Work instruction
Your task is to copy every line of the entries that holds the word "ยาภรณ".

Recorded information
---*---

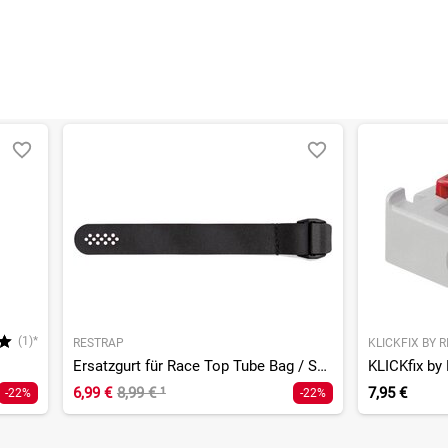
(1)*
RESTRAP
KLICKFIX BY 
Ersatzgurt für Race Top Tube Bag / Saddle Bag
6,99 €
8,99 €
¹
7,95 €
-22%
-22%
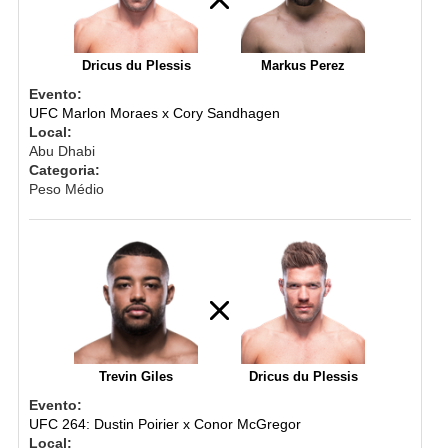
Dricus du Plessis
Markus Perez
Evento:
UFC Marlon Moraes x Cory Sandhagen
Local:
Abu Dhabi
Categoria:
Peso Médio
Trevin Giles
Dricus du Plessis
Evento:
UFC 264: Dustin Poirier x Conor McGregor
Local:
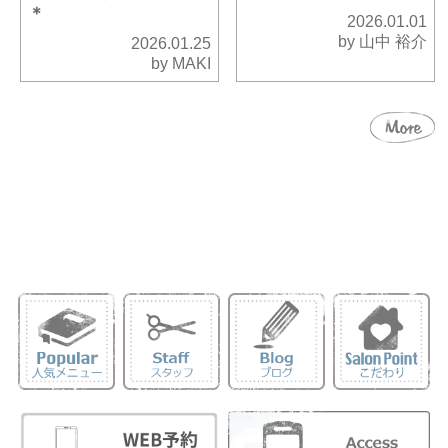
＊
2026.01.01
by 山中 裕介
2026.01.25
by MAKI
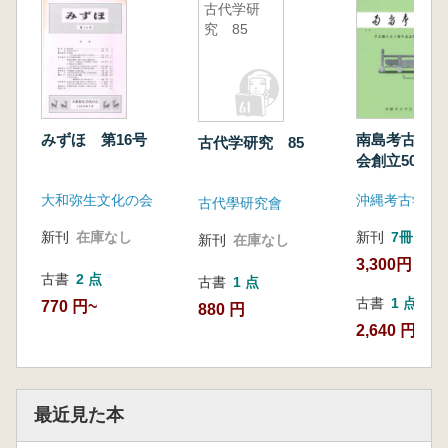
古代学研
究 85
みずほ 第16号
南島考古 3
古代学研究 85
会創立50周
集号
大和弥生文化の会
沖縄考古学会
古代學研究會
新刊
在庫なし
新刊
7冊
新刊
在庫なし
3,300円
古書
2 点
古書
1 点
古書
1 点
770 円~
880 円
2,640 円
最近見た本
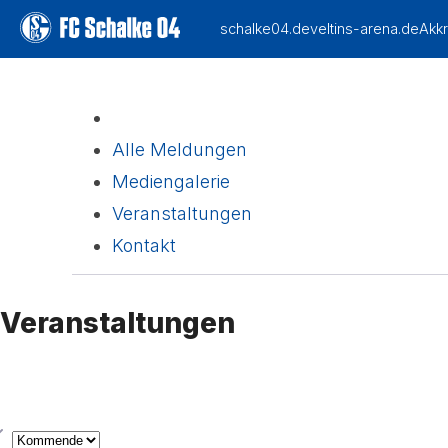
Alle Meldungen
Mediengalerie
Veranstaltungen
(current)
Kontakt
Veranstaltungen
yp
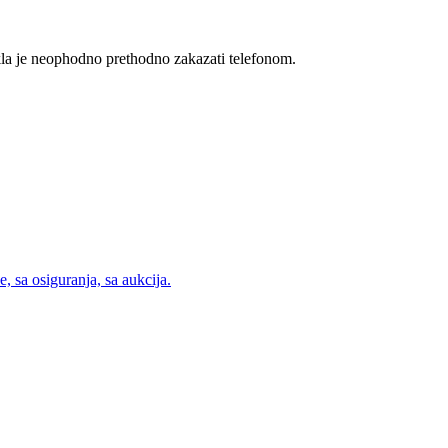
je neophodno prethodno zakazati telefonom.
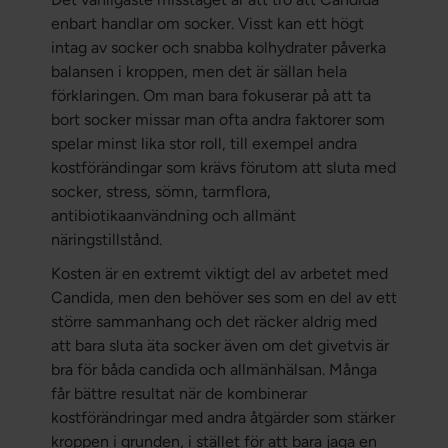
enbart handlar om socker. Visst kan ett högt
intag av socker och snabba kolhydrater påverka
balansen i kroppen, men det är sällan hela
förklaringen. Om man bara fokuserar på att ta
bort socker missar man ofta andra faktorer som
spelar minst lika stor roll, till exempel andra
kostförändingar som krävs förutom att sluta med
socker, stress, sömn, tarmflora,
antibiotikaanvändning och allmänt
näringstillstånd.
Kosten är en extremt viktigt del av arbetet med
Candida, men den behöver ses som en del av ett
större sammanhang och det räcker aldrig med
att bara sluta äta socker även om det givetvis är
bra för båda candida och allmänhälsan. Många
får bättre resultat när de kombinerar
kostförändringar med andra åtgärder som stärker
kroppen i grunden, i stället för att bara jaga en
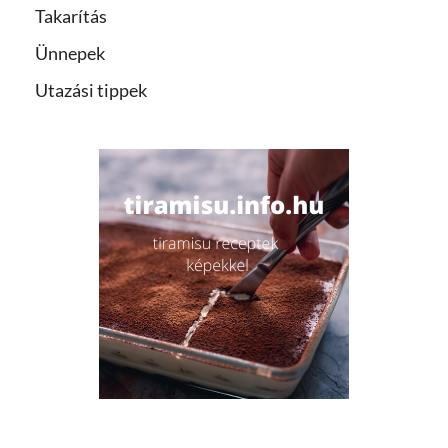
Takarítás
Ünnepek
Utazási tippek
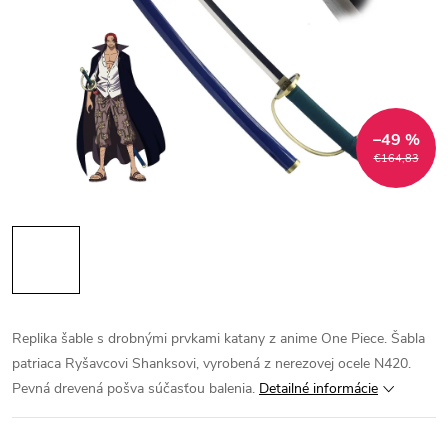
–49 %
€164,83
Replika šable s drobnými prvkami katany z anime One Piece. Šabla
patriaca Ryšavcovi Shanksovi, vyrobená z nerezovej ocele N420.
Pevná drevená pošva súčasťou balenia.
Detailné informácie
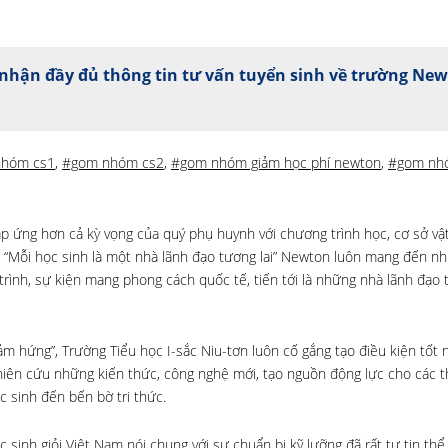
nhận đầy đủ thông tin tư vấn tuyển sinh về trường Ne
nhóm cs1
,
#gom nhóm cs2
,
#gom nhóm giảm học phí newton
,
#gom nh
p ứng hơn cả kỳ vọng của quý phụ huynh với chương trình học, cơ sở vật
 “Mỗi học sinh là một nhà lãnh đạo tương lai” Newton luôn mang đến nh
rình, sự kiện mang phong cách quốc tế, tiến tới là những nhà lãnh đạo t
m hứng”, Trường Tiểu học I-sắc Niu-tơn luôn cố gắng tạo điều kiện tốt 
nghiên cứu những kiến thức, công nghệ mới, tạo nguồn động lực cho các t
c sinh đến bến bờ tri thức.
 sinh giỏi Việt Nam nói chung với sự chuẩn bị kỹ lưỡng đã rất tự tin thể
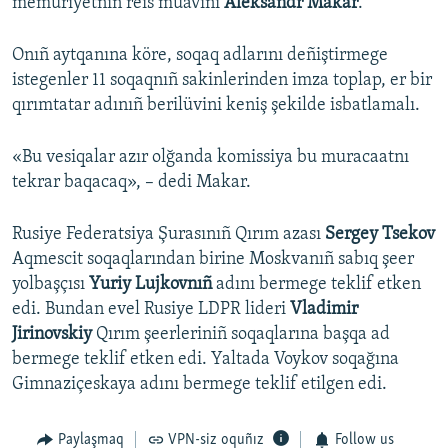
memuriyetniñ reis muavini
Aleksandr Makar
.
Onıñ aytqanına köre, soqaq adlarını deñiştirmege
istegenler 11 soqaqnıñ sakinlerinden imza toplap, er bir
qırımtatar adınıñ berilüvini keniş şekilde isbatlamalı.
«Bu vesiqalar azır olğanda komissiya bu muracaatnı
tekrar baqacaq», – dedi Makar.
Rusiye Federatsiya Şurasınıñ Qırım azası
Sergey Tsekov
Aqmescit soqaqlarından birine Moskvanıñ sabıq şeer
yolbaşçısı
Yuriy Lujkovnıñ
adını bermege teklif etken
edi. Bundan evel Rusiye LDPR lideri
Vladimir
Jirinovskiy
Qırım şeerleriniñ soqaqlarına başqa ad
bermege teklif etken edi. Yaltada Voykov soqağına
Gimnaziçeskaya adını bermege teklif etilgen edi.
Paylaşmaq
VPN-siz oquñız
Follow us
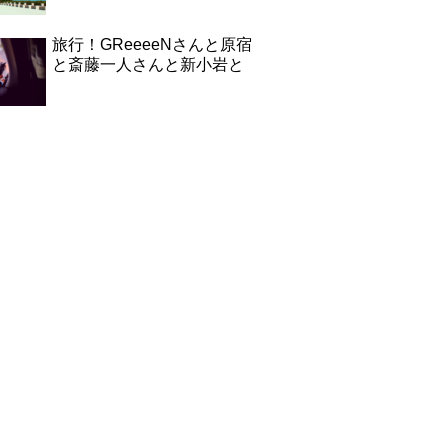
旅行！GReeeeNさんと原宿
と斎藤一人さんと新小岩と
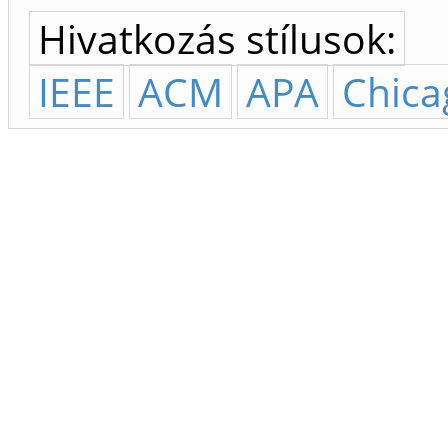
Hivatkozás stílusok:
IEEE
ACM
APA
Chica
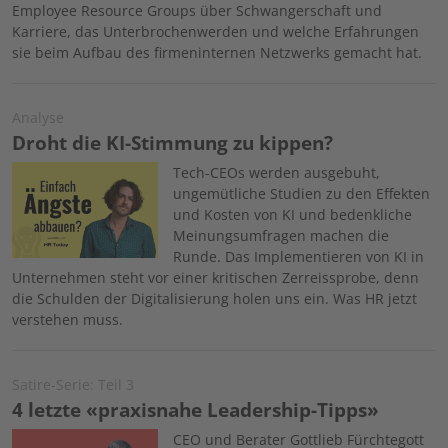
Employee Resource Groups über Schwangerschaft und
Karriere, das Unterbrochenwerden und welche Erfahrungen
sie beim Aufbau des firmeninternen Netzwerks gemacht hat.
Analyse
Droht die KI-Stimmung zu kippen?
Image
Tech-CEOs werden ausgebuht,
ungemütliche Studien zu den Effekten
und Kosten von KI und bedenkliche
Meinungsumfragen machen die
Runde. Das Implementieren von KI in
Unternehmen steht vor einer kritischen Zerreissprobe, denn
die Schulden der Digitalisierung holen uns ein. Was HR jetzt
verstehen muss.
Satire-Serie: Teil 3
4 letzte «praxisnahe Leadership-Tipps»
Image
CEO und Berater Gottlieb Fürchtegott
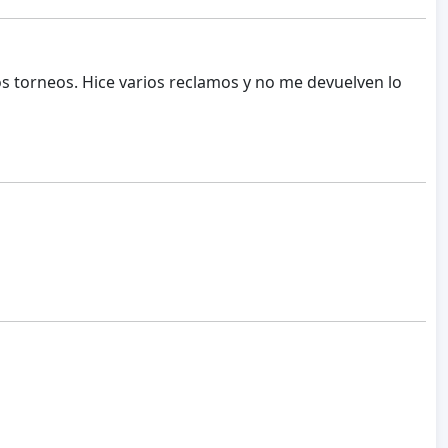
os torneos. Hice varios reclamos y no me devuelven lo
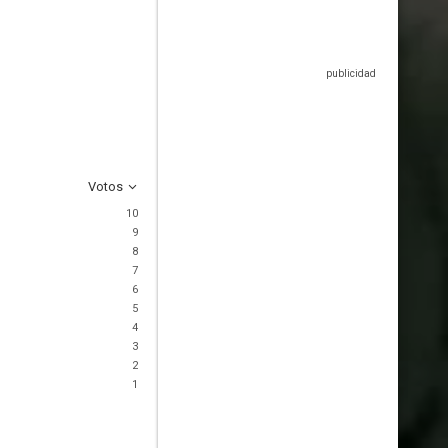
Votos
10
9
8
7
6
5
4
3
2
1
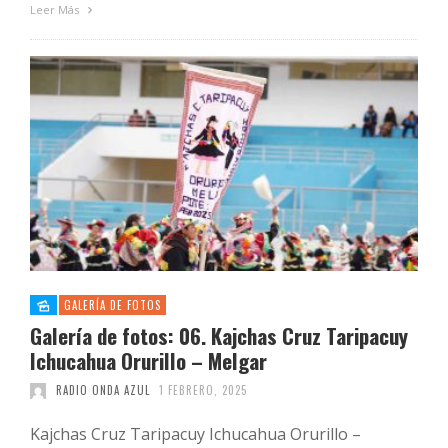
Leer Más
GALERÍA DE FOTOS
Galería de fotos: 06. Kajchas Cruz Taripacuy
Ichucahua Orurillo – Melgar
RADIO ONDA AZUL
1 FEBRERO, 2025
Kajchas Cruz Taripacuy Ichucahua Orurillo –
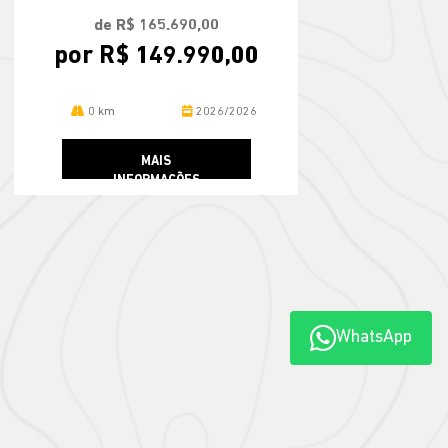
de R$ 165.690,00
por R$ 149.990,00
0 km
2026/2026
MAIS
INFORMAÇÕES
WhatsApp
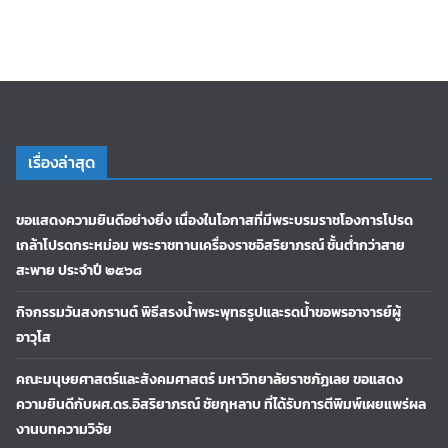
เรื่องล่าสุด
ขอแสดงความยินดีอย่างยิ่ง เนื่องในโอกาสที่มีพระบรมราชโองการโปรด
เกล้าโปรดกระหม่อม พระราชทานเครื่องราชอิสริยาภรณ์ ชั้นต่ำกว่าสาย
สะพาย ประจำปี ๒๕๖๘
กิจกรรมวันสงกรานต์ พิธีสรงน้ำพระพุทธรูปและรดน้ำขอพรอาจารย์ผู้
อาวุโส
คณะมนุษยศาสตร์และสังคมศาสตร์ มหาวิทยาลัยราชภัฏเลย ขอแสดง
ความยินดีกับผศ.ดร.อิสริยาภรณ์ ชัยกุหลาบ ที่ได้รับการตีพิมพ์เผยแพร่ผล
งานบทความวิจัย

---*---

Exercise result
เกล้าโปรดกระหม่อม พระราชทานเครื่องราชอิสริยาภรณ์ ชั้นต่ำกว่าสาย
ความยินดีกับผศ.ดร.อิสริยาภรณ์ ชัยกุหลาบ ที่ได้รับการตีพิมพ์เผยแพร่ผล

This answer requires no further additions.